A Change of Heart

In an Oct. 7 blog item, I came out pretty strongly in favor of the pope stepping down now for the sake of his health. In the weeks that followed, I changed my mind, primarily because I heard from several women and men in their 80s in those weeks. They called me on many topics, but I was struck with one similarity: How tightly they held on to their roles in life, in much the same way the pope hangs onto his papacy. Jungians would say this was no accident. Spiritual folks might call it a conversion experience. It was odd enough for me that I columnized about it in the newspaper Saturday Oct. 25. Here's the entire column, for the blog record.

Rebecca Nappi
The Spokesman-Review

Everywhere I go in Catholic Land these days, people are buzzing about Pope John Paul II. He's been out in public a lot recently -- celebrating his 25th anniversary as pope, celebrating the life of Mother Teresa, celebrating the creation of 31 new cardinals.

The pope looks terrible. His head tilts sideways. His eyes are nearly closed when he speaks, and he speaks hardly at all. He sometimes grimaces involuntarily from pain he cannot control. A Canadian broadcast station caught the pontiff napping.

The pope is 83 years old, and Parkinson's disease shakes his body. Though the chair that he's hauled around in looks lush, it's really just a fancy wheelchair.

The Catholics I speak with divide into two camps. There are those who believe the pope should resign and focus on his journey to death privately and with dignity. And then there are those who think the pope should hold onto his papacy to the very end, no matter how impaired. The pope has basically said -- and I paraphrase -- pray for me and I'm not budging.

For weeks, I've sided with the resign-now camp. I even wrote an Internet blog item more than two weeks ago that accused the pope's handlers of elder abuse. I also compared the macabre way they seem to be forcing the pope into public life with the tasteless movie "Weekend at Bernie's." Two guys in that 1989 film pretend that their dead boss is still alive by propping him up in lifelike positions.

Slowly, I've started to rethink my opinion on the pope's resignation. Maybe it was the coincidence of running into several women and men in their 80s these past few weeks.
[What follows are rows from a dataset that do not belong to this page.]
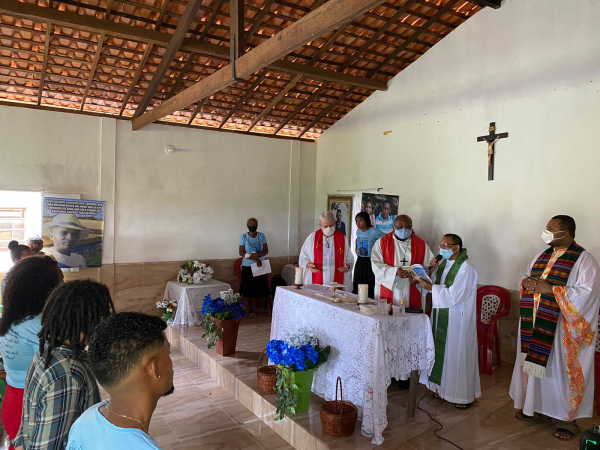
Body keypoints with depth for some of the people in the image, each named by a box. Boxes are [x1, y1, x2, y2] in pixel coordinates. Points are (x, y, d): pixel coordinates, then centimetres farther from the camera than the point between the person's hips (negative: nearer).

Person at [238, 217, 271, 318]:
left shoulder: (261, 236, 2)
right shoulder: (244, 237, -2)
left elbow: (266, 251, -1)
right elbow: (241, 252, -9)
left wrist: (257, 254, -21)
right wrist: (255, 258, -20)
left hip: (260, 266, 1)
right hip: (247, 267, 0)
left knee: (263, 288, -1)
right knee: (249, 289, 4)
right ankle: (251, 311, 15)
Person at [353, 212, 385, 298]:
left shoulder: (374, 232, -15)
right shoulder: (358, 231, 8)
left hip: (370, 262, -7)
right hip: (359, 262, 7)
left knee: (369, 288, -6)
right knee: (356, 287, 8)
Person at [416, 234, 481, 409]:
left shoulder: (466, 268, -17)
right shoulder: (443, 264, 7)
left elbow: (454, 295, -23)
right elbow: (436, 286, 10)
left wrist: (431, 288, -21)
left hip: (457, 319, -7)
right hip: (441, 316, 7)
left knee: (458, 353, 2)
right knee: (441, 350, 13)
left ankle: (465, 394, 17)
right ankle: (442, 386, 28)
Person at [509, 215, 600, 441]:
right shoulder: (542, 255, 10)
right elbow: (526, 274, 19)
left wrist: (550, 289, -24)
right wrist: (526, 282, -5)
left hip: (561, 327, -7)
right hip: (535, 323, 7)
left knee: (561, 369, 3)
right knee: (535, 363, 16)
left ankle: (566, 417, 19)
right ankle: (536, 406, 32)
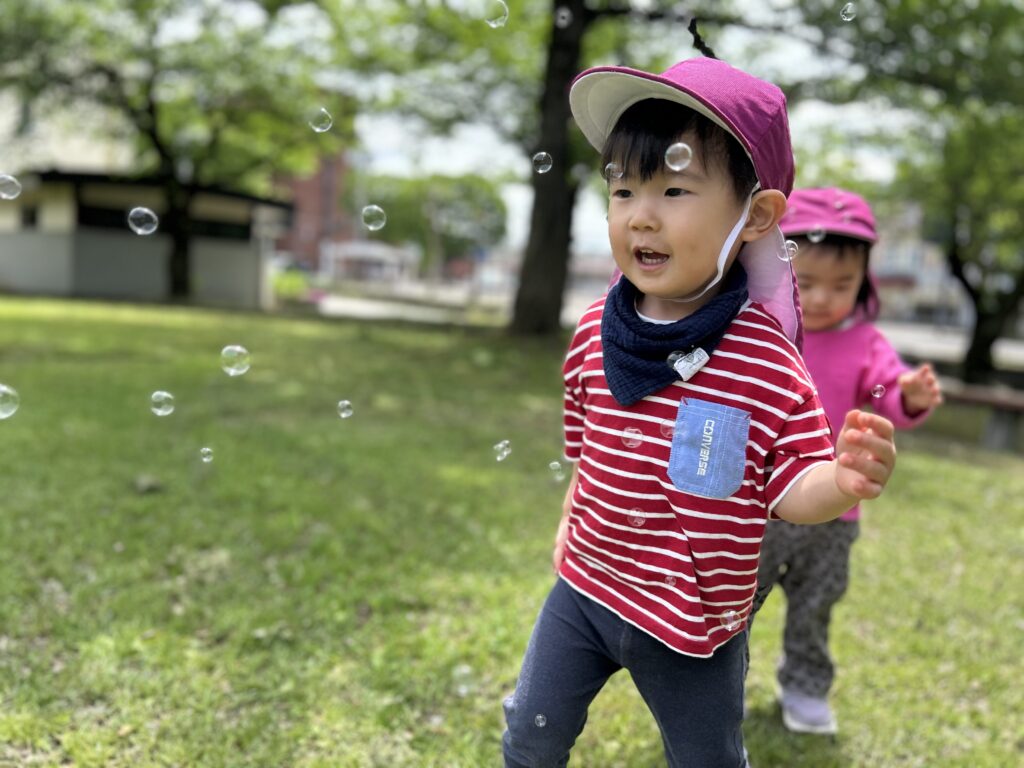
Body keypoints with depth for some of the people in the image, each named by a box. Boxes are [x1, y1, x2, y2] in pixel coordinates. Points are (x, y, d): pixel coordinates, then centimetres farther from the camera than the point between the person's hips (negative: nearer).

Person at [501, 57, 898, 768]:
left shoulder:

Some of them talked to me about how they power through their ailments and hold onto the things that make them feel most alive -- their work, their homes, their friends, their interests.

Some complained about their middle-age children who give them advice, such as slow down, sell that big house, move into an assisted-living unit.

Then I got a call from Maurice Hickey. He's 80 and lives at Royal Park Care Center on Spokane's North Side. He loves it there. He's a retired public relations executive, and he called to pitch me a story. Seems a Royal Park resident was Spokane's first woman bus driver. He thought I might like to do a story on her. Maybe someday.

But I really wanted to ask him his view of the pope, because they are in similar situations. Hickey's mind is probably sharper and he's not as physically impaired as the pope, but he does use a wheelchair and relies on oxygen to help him breathe.

Hickey, a lifelong Catholic, is firmly in favor of the pope not resigning.

"I think God will take him in his own time," Hickey said. "And I don't think he's that far away from his demise."

In his younger years, Hickey belonged to the Rotary, Kiwanis and Lions Club. He gave more than 1,000 speeches as part of his civic and work life. He loved talking in front of crowds.

I posed a hypothetical to him. Say someone asked him now to give a talk to 100,000 Rotarians outside in the warm sun. Would he do it?

Absolutely, he said. "I still have something to say."

Hickey acknowledged that the experience might exhaust him. He'd do it anyway and then rest up the next day.

Our hour-long visit at Royal Park made me realize how easily we can hide from our society's elderly in the United States. They don't show up in the media much. They aren't in movies either. They appear in commercials in stereotypical ways. We often don't live in the same communities with our aging parents, and if we don't have a good reason for hanging out in nursing homes, we stay away.

Pope John Paul II is hard to hide from right now. He's on TV, shaky and stilted and sometimes snoozing. The pope redefined the concept of forgiveness when he pardoned the man who shot and almost killed him in 1981. It was a radical gesture. Pope John Paul's refusal to sit in the Vatican and meekly wait for death might be just as radical.

I don't agree with some of this pope's teachings, especially concerning the role of women in the church, but on the issue of aging and death, I think he still has something to say. I'm listening.